BEGIN Source information

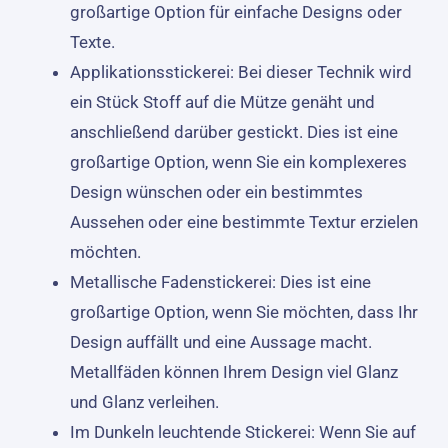
großartige Option für einfache Designs oder
Texte.
Applikationsstickerei: Bei dieser Technik wird
ein Stück Stoff auf die Mütze genäht und
anschließend darüber gestickt. Dies ist eine
großartige Option, wenn Sie ein komplexeres
Design wünschen oder ein bestimmtes
Aussehen oder eine bestimmte Textur erzielen
möchten.
Metallische Fadenstickerei: Dies ist eine
großartige Option, wenn Sie möchten, dass Ihr
Design auffällt und eine Aussage macht.
Metallfäden können Ihrem Design viel Glanz
und Glanz verleihen.
Im Dunkeln leuchtende Stickerei: Wenn Sie auf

END Source information

### Work request
Your answer must be an exact transcription of the records above, minus the pictures.

### Solution for this task
großartige Option für einfache Designs oder
Texte.
Applikationsstickerei: Bei dieser Technik wird
ein Stück Stoff auf die Mütze genäht und
anschließend darüber gestickt. Dies ist eine
großartige Option, wenn Sie ein komplexeres
Design wünschen oder ein bestimmtes
Aussehen oder eine bestimmte Textur erzielen
möchten.
Metallische Fadenstickerei: Dies ist eine
großartige Option, wenn Sie möchten, dass Ihr
Design auffällt und eine Aussage macht.
Metallfäden können Ihrem Design viel Glanz
und Glanz verleihen.
Im Dunkeln leuchtende Stickerei: Wenn Sie auf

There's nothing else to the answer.